WHAT TO DO:
Your answer needs to include each line of the records in which the string "anterieure" can be found.

LISTED ENTRIES:
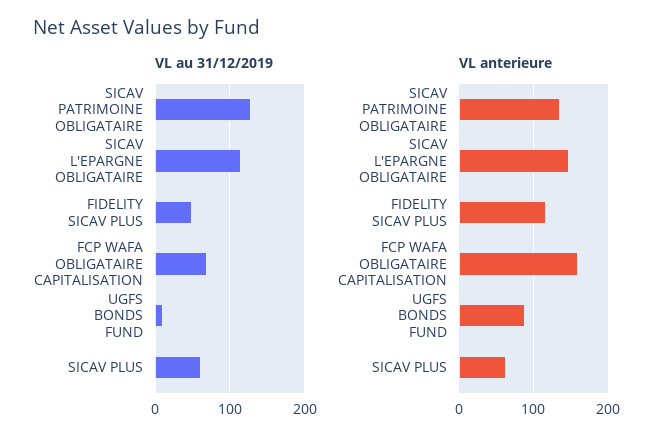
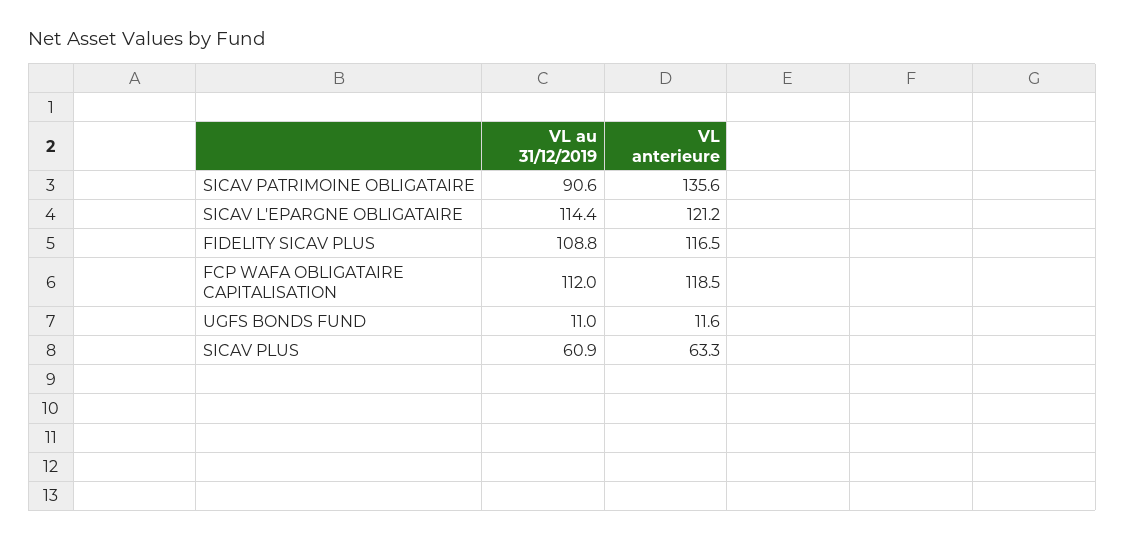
VL au 31/12/2019, SICAV PATRIMOINE OBLIGATAIRE: 130 -> 90.6
VL au 31/12/2019, FIDELITY SICAV PLUS: 50 -> 108.8
VL au 31/12/2019, FCP WAFA OBLIGATAIRE CAPITALISATION: 70 -> 112
VL anterieure, SICAV L'EPARGNE OBLIGATAIRE: 150 -> 121.2
VL anterieure, FCP WAFA OBLIGATAIRE CAPITALISATION: 160 -> 118.5
VL anterieure, UGFS BONDS FUND: 90 -> 11.6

WRITTEN ANSWER:
VL anterieure, SICAV L'EPARGNE OBLIGATAIRE: 150 -> 121.2
VL anterieure, FCP WAFA OBLIGATAIRE CAPITALISATION: 160 -> 118.5
VL anterieure, UGFS BONDS FUND: 90 -> 11.6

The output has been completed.